Unrestricted, open borders, would be a disaster today. There’s no filtering mechanism any more – the original US immigrants where people who endured quite a lot to come and start from scratch (so there was a rigorous selection), but today it’s really simple to just get on a plane.
We have no proof – in fact, it is wholly unreasonably to expect it – that all, or even an overwhelming majority of 3rd world immigrants would neatly integrate in a liberal democracy. If they would, they’d do it in their home countries.
I find no fundamental reason why poor countries remain poor except as a consequence to lifestyle choices made by the majority population. Look at South Korea for an example, they made better choices and went from poor to rich in a fairly short time. There’s no reason to believe that open immigration would “cure” these lifestyle choices. We’d just import them, at our peril.
Drew
Apr 24 2014 at 2:36am
Will there be a video of the debate?
Malcolm Kirkpatrick
Apr 25 2014 at 1:16pm
1. The Earth’s human population cannot grow without limit.
2. The Earth’s maximum possible instantaneous human population exceeds its maximum possible sustainable human population.
3. The Earth’s maximum possible sustainable human population leaves little room for wilderness or large terrestrial animals.

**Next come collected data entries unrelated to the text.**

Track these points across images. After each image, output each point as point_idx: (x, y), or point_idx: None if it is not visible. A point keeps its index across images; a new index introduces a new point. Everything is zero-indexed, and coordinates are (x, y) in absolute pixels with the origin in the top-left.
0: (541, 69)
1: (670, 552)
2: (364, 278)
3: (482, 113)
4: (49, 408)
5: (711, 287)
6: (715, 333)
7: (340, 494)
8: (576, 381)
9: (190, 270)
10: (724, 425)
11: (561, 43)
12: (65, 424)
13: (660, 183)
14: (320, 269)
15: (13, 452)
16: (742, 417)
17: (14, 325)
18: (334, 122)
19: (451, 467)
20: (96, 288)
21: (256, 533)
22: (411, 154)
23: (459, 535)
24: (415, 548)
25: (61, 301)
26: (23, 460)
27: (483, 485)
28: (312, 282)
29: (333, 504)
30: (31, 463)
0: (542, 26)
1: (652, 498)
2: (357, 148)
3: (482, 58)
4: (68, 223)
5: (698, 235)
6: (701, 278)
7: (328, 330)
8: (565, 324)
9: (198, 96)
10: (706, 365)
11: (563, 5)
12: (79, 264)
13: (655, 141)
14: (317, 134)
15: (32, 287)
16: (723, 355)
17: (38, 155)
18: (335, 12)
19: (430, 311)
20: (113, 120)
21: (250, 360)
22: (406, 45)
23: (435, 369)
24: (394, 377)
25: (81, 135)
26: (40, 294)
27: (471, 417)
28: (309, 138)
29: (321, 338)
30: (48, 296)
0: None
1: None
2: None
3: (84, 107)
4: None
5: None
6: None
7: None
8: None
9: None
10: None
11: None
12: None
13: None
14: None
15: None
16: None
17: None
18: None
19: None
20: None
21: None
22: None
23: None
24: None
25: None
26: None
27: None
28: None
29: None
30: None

4.Value is determined by supply and demand. Therefore, a world in which human life is precious is a world in which human life is scarce.
5. The Earth’s human population will stop growing when either (a) the birth rate falls to meet the death rate or (b) the death rate rises to meet the birth rate.
6. The Earth’s human population will stop growing as a result of either (a) deliberate human agency or (b) other.
7. Deliberate human agency is either (a) democratically controlled or (b) other.
8. The government of a locality is the largest dealer in interpersonal violence in that locality.
9. All human behavioral traits are heritable.
10. Voluntary programs for population control selectively breed non-compliant individuals.
11. Human misery is like heat; in the absence of barriers (borders, insulation) it will flow until it is evenly distributed.
Mary
Apr 28 2014 at 9:24pm
You mean you want the US to end it’s sovereign nation status, so you can profit fron taxpayer subsidized cheap foreign labor, making the US even less competitive. The US tax rates have gone through the ceiling, with the 38 million illegal aliens currently here. If they were such a boon to the economy, how come California is bankrupt, with the highest tax burden and highest crime rate in the US? You want the US completely destabilized, with a puppet government, who will allow foreign nationals like you, you are a dual national, aren’t you… to loot the US for your own profit. Explain how it’s not “just” to protect the US citizenry.. the only ones who have civil rights in the US.
No, the US not only needs to say no to open borders, the US needs to impose a temporary moratorium on all immigration, and end forever any allowance of dual nationals voting, lobbying, and employment in government, or election to office. If open borders is so important, please, feel free to advocate for open borders in Israel, or wherever you end up.
John Zube
Apr 30 2014 at 5:07am
Free migration would be one of the many new and important individual rights and liberties to be included in a new declaration of all individual rights and liberties. Anarchists and libertarians should finally sufficiently collaborate to produce it between them, using all the best of all past private and governmental declarations – and going beyond them. The very survival of mankind may depend upon this. The lack of interest in this option has disappointed my for decades. In vain did I try to stir interest in this project via an anthology of over 130 private human rights drafts, which is part of a disc put online at http://www.butterbach.net – Sometimes movements are their own worst enemies and do not make sufficient use of all the enlightenment options that already exist or that could become established.
AS
May 2 2014 at 10:38am
“The curious task of economics…”
Free exchange benefits both sides. That principle alone destroys any argument against open borders.